おもにFlashゲームなどを掲載してきたポータルサイト「Kongregate」は、2020年末に迫るAdobe Flash Playerのサポート終了をまえに、新規ゲームの受け入れを取りやめることを公式フォーラム上で発表した。PCGamerをはじめとする海外メディアがこの話題を報じている。
サイトは7月から段階的にサービスが縮小され、前述の通り新作ゲームのアップロードはすでに終了。アメリカ中部時間の7月22日ごろにチャットルームの閉鎖やフォーラムへの新規投稿の停止などが実施され、ソーシャル機能をはじめとする多くの機能が利用不可となる。
一方、公開されている12万8000作品以上のゲームは変わらず利用可能で、作者は作品のアップデートも継続して行える。フラッシュゲームがAdobe Flash Playerのサポート終了以降どうなるかの見通しは発表されていない。

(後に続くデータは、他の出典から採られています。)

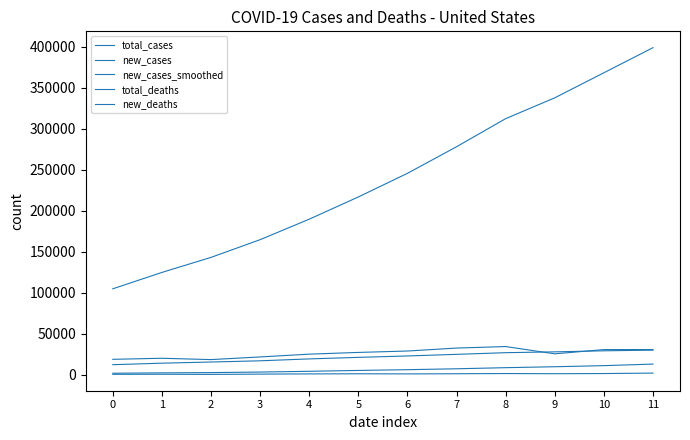

What is the difference between the highest and lowest values at 9?

336489.0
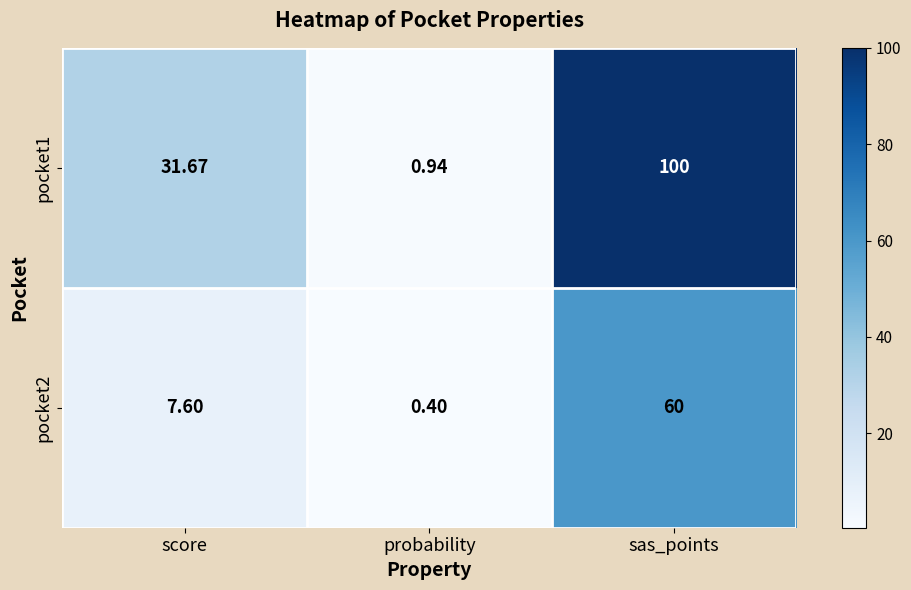

Rank the series by their average value, from lowest to highest.

pocket2, pocket1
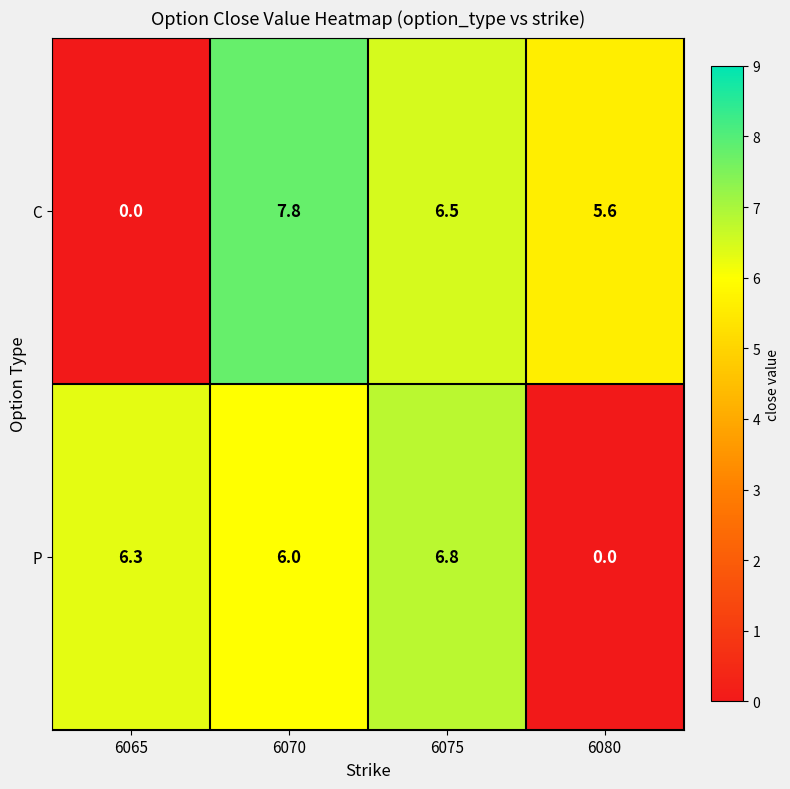

Which category has the highest value across all series?

6070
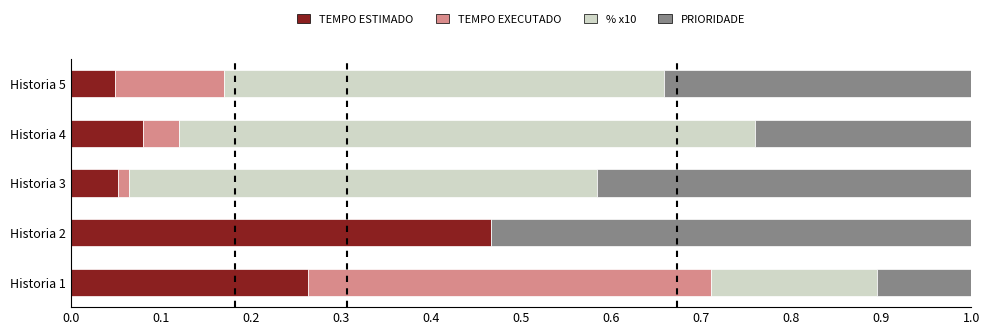

How many categories are shown in the chart?

5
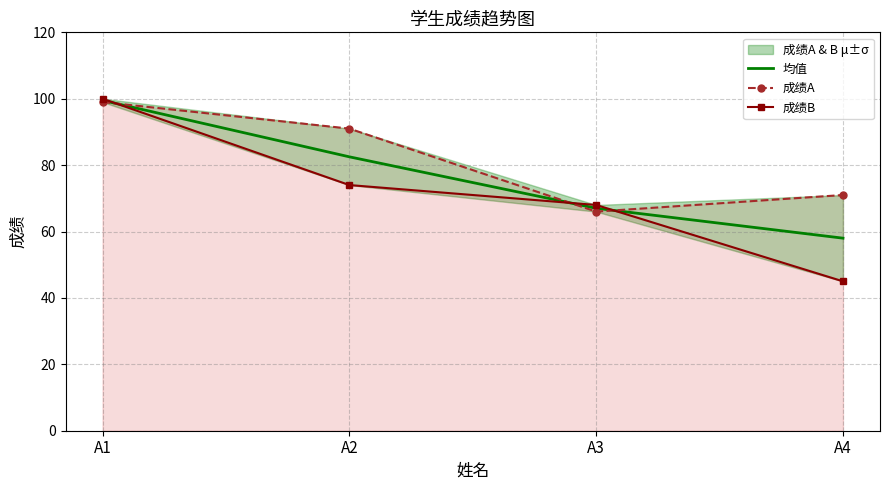

True or false: 成绩B has a value of 74.0 at A2.

True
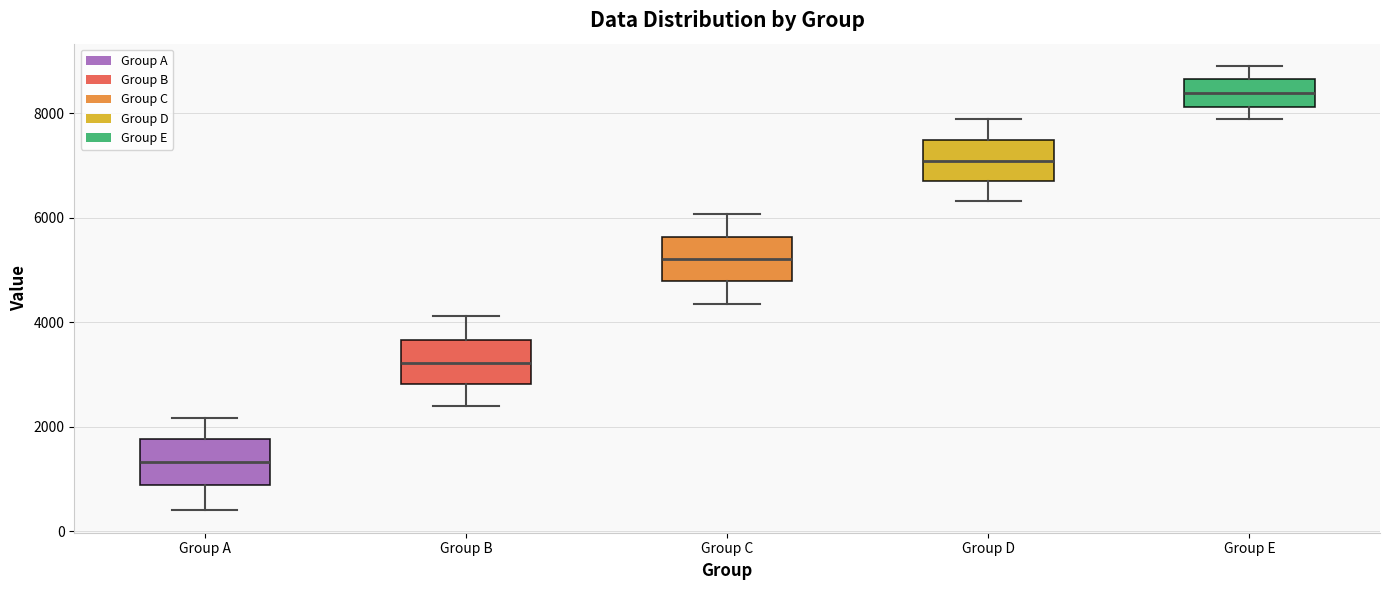

Reading left to right, transcribe this box plot: for each box, give where its median line is, the range the box spans, and where its two whiskers end, as read against the y-axis. The values are not printed on the chart, so give them approximately, as read against the axis.

Group A: median 1400, box 800 to 1800, whiskers 400 to 2200
Group B: median 3200, box 2800 to 3600, whiskers 2400 to 4200
Group C: median 5200, box 4800 to 5600, whiskers 4400 to 6000
Group D: median 7000, box 6800 to 7400, whiskers 6400 to 7800
Group E: median 8400, box 8200 to 8600, whiskers 7800 to 9000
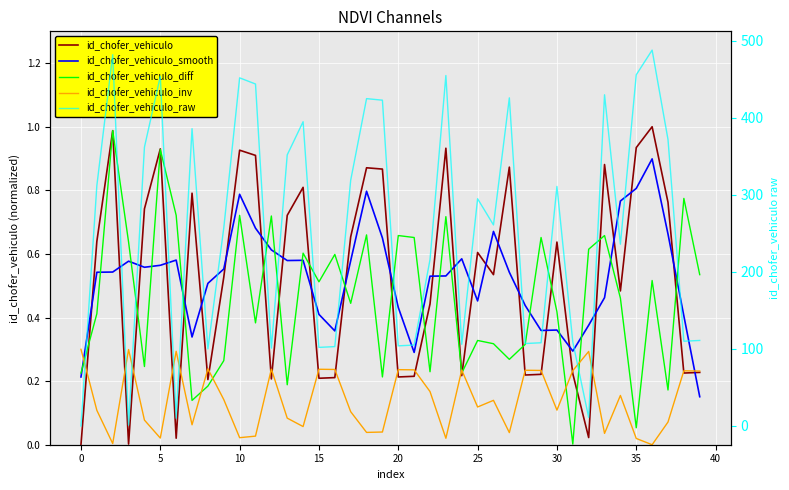

True or false: id_chofer_vehiculo_raw has a value of 319.0 at 17.

True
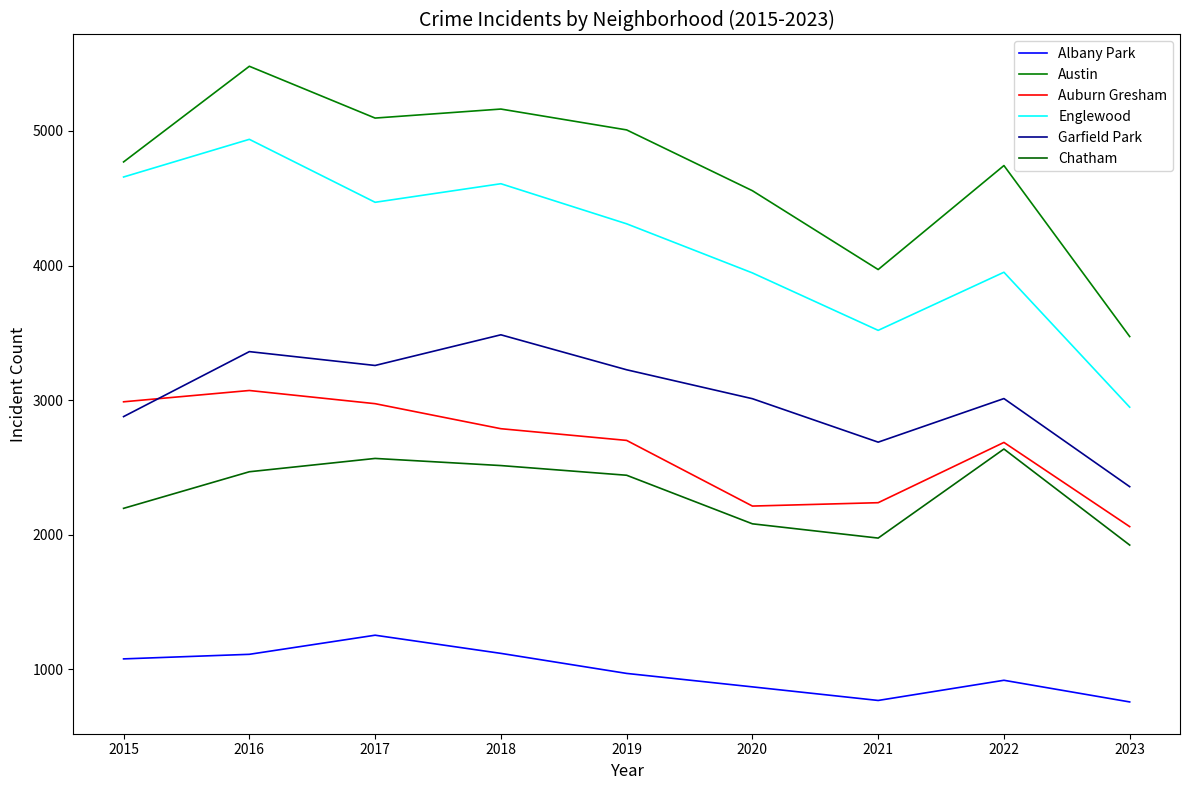

Does the chart display data point markers on the line(s)?

No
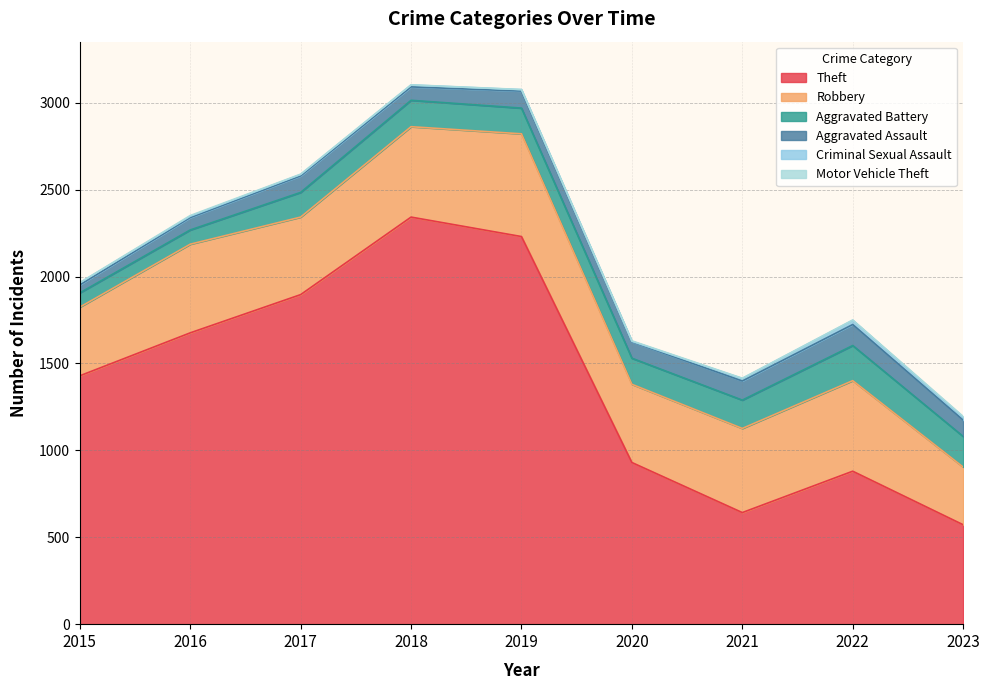

Reading left to right, what are all the values shown in this chart?

Theft: 2015=1429	2016=1676	2017=1896	2018=2342	2019=2230	2020=930	2021=642	2022=880	2023=572
Robbery: 2015=395	2016=510	2017=446	2018=520	2019=591	2020=450	2021=484	2022=521	2023=332
Aggravated Battery: 2015=82	2016=82	2017=142	2018=152	2019=148	2020=150	2021=163	2022=202	2023=176
Aggravated Assault: 2015=46	2016=71	2017=95	2018=77	2019=98	2020=94	2021=110	2022=121	2023=94
Criminal Sexual Assault: 2015=12	2016=8	2017=8	2018=11	2019=8	2020=3	2021=14	2022=24	2023=15
Motor Vehicle Theft: 2015=1	2016=4	2017=2	2018=1	2019=1	2020=3	2021=2	2022=2	2023=6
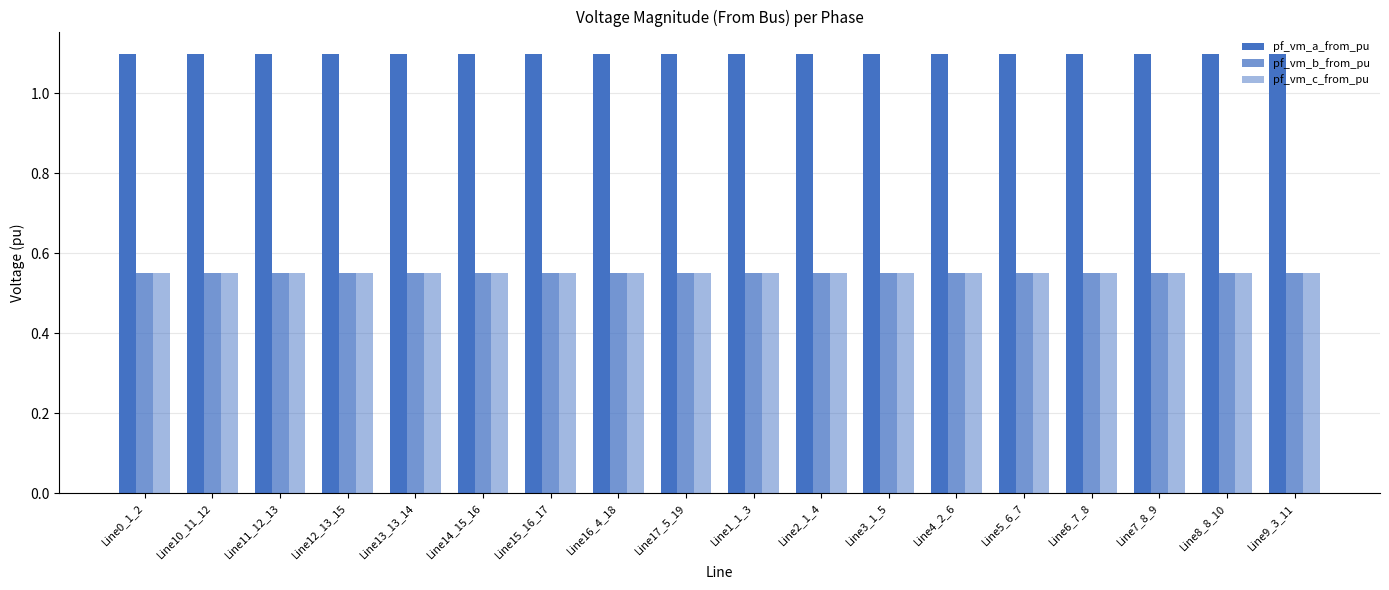

Read the pf_vm_b_from_pu value at Line4_2_6.

0.5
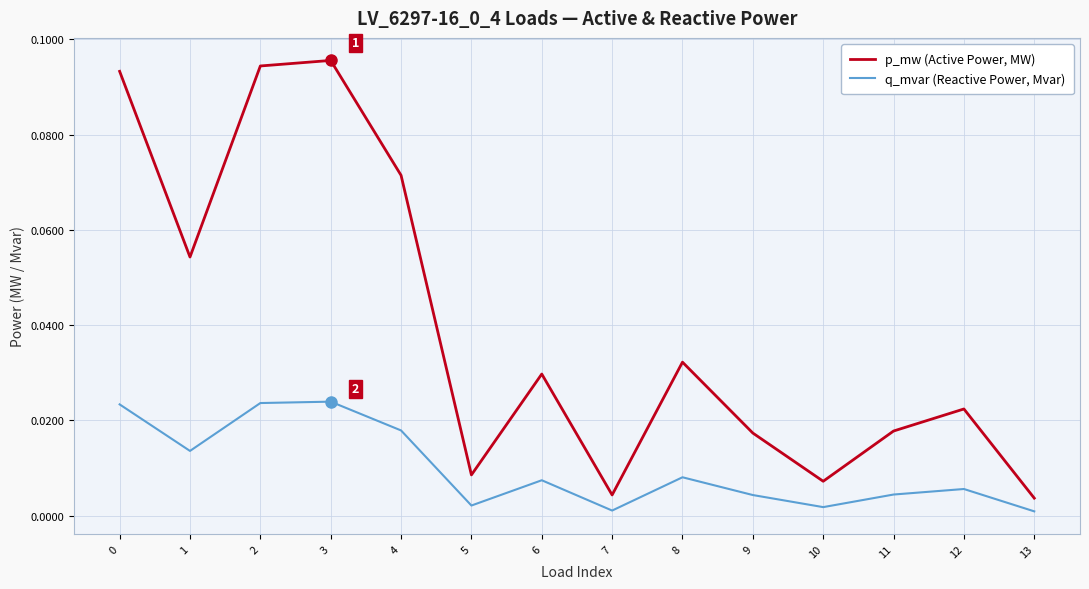

Is the value of q_mvar (Reactive Power, Mvar) at 2 greater than the value of p_mw (Active Power, MW) at 8?

No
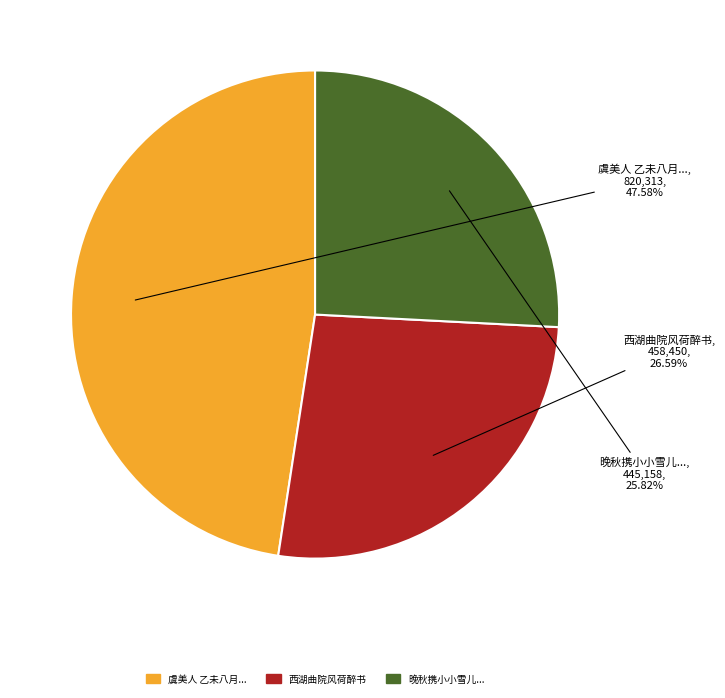

Which slice is the smallest?

晚秋携小小雪儿...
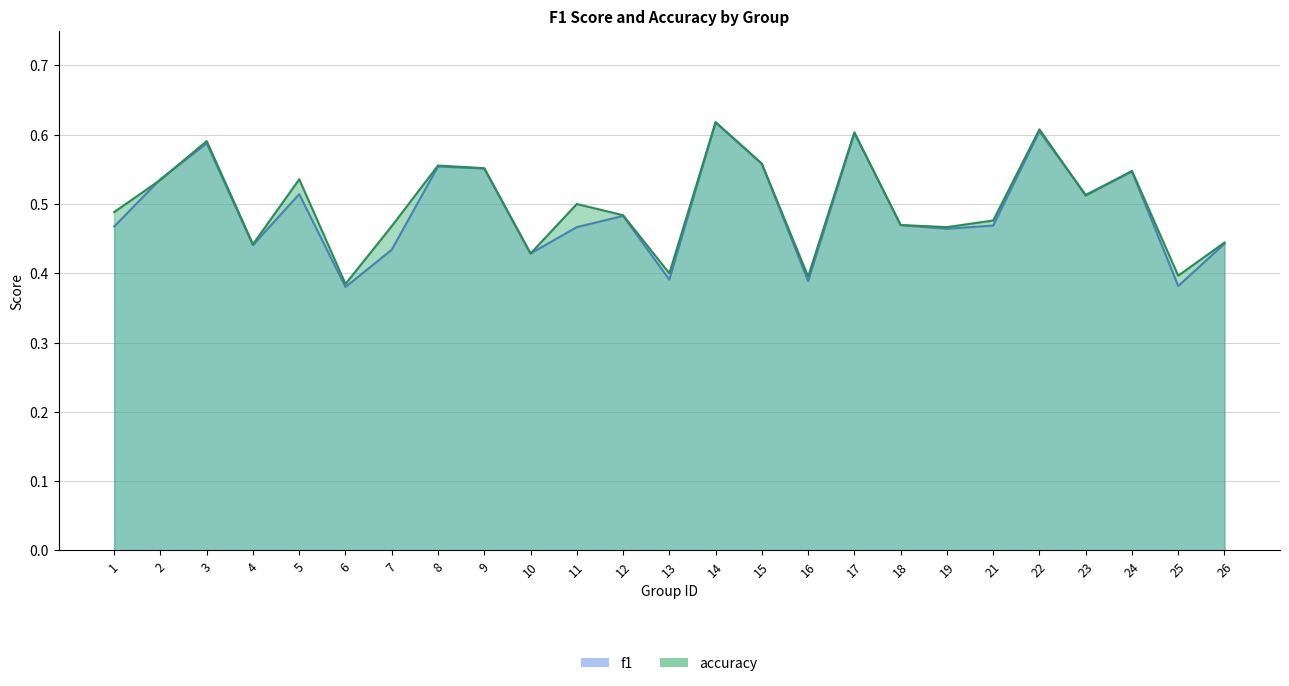

Is it true that f1 equals 0.3 at 12?

False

Kongregateは今回の決定について、近年の同社がポータルサイトの運営よりゲーム開発に注力していることや、Adobe Flash Playerのサポート終了を事由に挙げている。サービスの縮小にあたってサポート人員も縮小されるが、サポートチームは今後もサイト運営に最善を尽くすとしている。
海外メディアGamesIndustry.bizは、Kongregateのサービス縮小に際して複数の従業員が解雇されたことを報じている。報道によれば「事前の告知無しに解雇された」ことを複数の従業員がツイートしているという。
Kongregateの代表者は、従業員の解雇についてコメントを求めた海外メディアForbesに対し、細心の注意を払ったものの新型コロナウイルスの影響による就業方法の変化などに会社が対応しきれず、解雇が事前通達されなかったことを謝罪。12人のスタッフが解雇されたことを改めて発表した。
2020年のAdobe Flash Player終了が目前に迫り、これまでFlash文化を支えてきたサイトも変化を余儀なくされ、混乱が起きている。しかし、同じようにフラッシュゲームのポータルサイトとして栄えてきたNewgroundsは、Flash Playerを再生できるエミュレーターのruffleを利用して、アップロードされたフラッシュゲームを保全する計画を進行中だ。
また、フラッシュゲームの収集と保存を目指す「Flashpoint」プロジェクトの開発は今も進行中。現在は470GB分のフラッシュゲームを収集し、PC上で遊べるようにしている。
文化を守ろうとする人々は今も、状況の変化によって歴史的資料としてのフラッシュゲームが呑み込まれてしまわないように、さまざまな活動を続けている。